This morning, the cat escaped as The Man and The Boy left to go to Grammy’s.
He’s escaped before, but usually sticks close to the back deck, or just circles the house, allowing us to follow him. Today, however, there was a rabbit involved, and the hunter in Raffi burst loose. When the man went to retrieve him from the back ditch (between our lot and an overgrown field behind our house), Raffi actually hissed at him and bared his teeth.

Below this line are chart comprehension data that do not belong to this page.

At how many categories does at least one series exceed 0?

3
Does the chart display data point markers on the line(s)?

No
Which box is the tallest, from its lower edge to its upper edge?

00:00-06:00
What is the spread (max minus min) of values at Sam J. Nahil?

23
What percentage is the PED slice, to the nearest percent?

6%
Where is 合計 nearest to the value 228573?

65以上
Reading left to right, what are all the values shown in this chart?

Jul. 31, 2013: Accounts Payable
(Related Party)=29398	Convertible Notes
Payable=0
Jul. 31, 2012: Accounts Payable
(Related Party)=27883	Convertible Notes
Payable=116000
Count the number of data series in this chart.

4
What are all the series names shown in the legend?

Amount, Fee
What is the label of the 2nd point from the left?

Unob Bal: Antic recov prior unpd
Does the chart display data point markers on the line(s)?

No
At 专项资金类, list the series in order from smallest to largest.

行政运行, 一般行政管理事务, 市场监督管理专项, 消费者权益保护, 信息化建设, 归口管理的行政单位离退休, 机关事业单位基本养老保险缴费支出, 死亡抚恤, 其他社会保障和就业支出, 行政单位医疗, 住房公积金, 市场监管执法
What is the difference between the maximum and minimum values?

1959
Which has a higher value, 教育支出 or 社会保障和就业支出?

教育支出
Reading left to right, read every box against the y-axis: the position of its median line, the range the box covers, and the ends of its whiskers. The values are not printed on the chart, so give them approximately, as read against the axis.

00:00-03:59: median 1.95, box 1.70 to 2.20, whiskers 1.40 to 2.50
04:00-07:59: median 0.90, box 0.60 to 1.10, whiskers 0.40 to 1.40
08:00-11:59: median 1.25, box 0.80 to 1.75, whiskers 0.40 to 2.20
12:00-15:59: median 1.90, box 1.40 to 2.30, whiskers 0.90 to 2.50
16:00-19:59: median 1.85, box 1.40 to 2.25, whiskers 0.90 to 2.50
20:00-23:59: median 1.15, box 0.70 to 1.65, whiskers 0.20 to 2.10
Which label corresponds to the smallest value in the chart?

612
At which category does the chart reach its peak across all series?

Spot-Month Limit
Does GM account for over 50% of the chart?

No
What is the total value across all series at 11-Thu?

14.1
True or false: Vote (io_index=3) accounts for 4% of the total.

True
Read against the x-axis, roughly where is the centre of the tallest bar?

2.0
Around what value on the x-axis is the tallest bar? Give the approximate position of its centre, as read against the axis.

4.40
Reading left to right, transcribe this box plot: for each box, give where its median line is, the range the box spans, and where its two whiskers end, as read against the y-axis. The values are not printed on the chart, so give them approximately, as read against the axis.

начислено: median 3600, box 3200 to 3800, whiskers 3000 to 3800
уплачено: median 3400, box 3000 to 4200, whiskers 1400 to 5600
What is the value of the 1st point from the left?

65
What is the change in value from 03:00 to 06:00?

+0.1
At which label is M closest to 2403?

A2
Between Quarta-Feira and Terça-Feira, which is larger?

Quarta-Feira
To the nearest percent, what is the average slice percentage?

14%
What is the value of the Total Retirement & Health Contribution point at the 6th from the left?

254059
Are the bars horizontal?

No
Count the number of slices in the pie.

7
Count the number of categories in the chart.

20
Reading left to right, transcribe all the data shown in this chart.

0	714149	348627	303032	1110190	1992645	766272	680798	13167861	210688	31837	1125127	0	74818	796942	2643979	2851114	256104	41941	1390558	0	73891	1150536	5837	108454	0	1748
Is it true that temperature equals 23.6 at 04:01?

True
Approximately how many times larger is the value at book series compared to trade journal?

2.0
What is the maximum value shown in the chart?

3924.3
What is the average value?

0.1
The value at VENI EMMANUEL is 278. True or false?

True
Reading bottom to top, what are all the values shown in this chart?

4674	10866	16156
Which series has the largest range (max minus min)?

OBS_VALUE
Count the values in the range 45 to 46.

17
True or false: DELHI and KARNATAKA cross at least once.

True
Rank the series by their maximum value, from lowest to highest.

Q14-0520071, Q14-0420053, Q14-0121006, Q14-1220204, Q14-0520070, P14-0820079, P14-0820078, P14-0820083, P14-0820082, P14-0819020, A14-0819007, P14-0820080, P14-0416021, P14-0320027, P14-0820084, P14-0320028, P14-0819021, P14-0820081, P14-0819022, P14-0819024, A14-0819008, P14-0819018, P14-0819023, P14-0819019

Rather than risking a hand to the monster, The Man decided to drop The Boy off, and return to see if he could get him back inside. But when he returned, Raffi was nowhere in sight.
He called me at work, and all the possible outcomes ran through my head, and remained in the back of my mind all day. When I ran home after work to change, I looked all over the property, making smoochy noises, purring, and chirping as I went. Nothing.
I started to think he was gone for good.
And I started to wonder what I was going to say to The Boy when he asked if Raffi had come back.
I prepared him as best I could, explaining that he may come back tonight, or sometime in the next few days, but that if he didn’t come back in about a week, he may be gone for good. He processed this, and seemed ok, but when we got home and Raffi was still not around, he began a negative cycle, which was not going to end well. How do you tell a kid to be patient when he is worried he’ll never see his cat again?
After about an hour of the pacing, the self-talk that started to get louder, including phrases like, “He’s NOT coming back,” I heard The Man’s truck pull in.
And then I heard a small kerfuffle, and The Man saying, “Open the door!” to The Boy, who was outside pacing the deck.
And Raffi was back.
Raffi was visibly tired after carousing the neighborhood, or ditches, or the neighboring golf course… who knows where he went (we are contemplating a go pro for his head in case he pulls this stunt again, because we are that curious). The rest of us were incredibly relieved, and impressed he could find his way home. And The Boy was happy not to have been abandoned after all.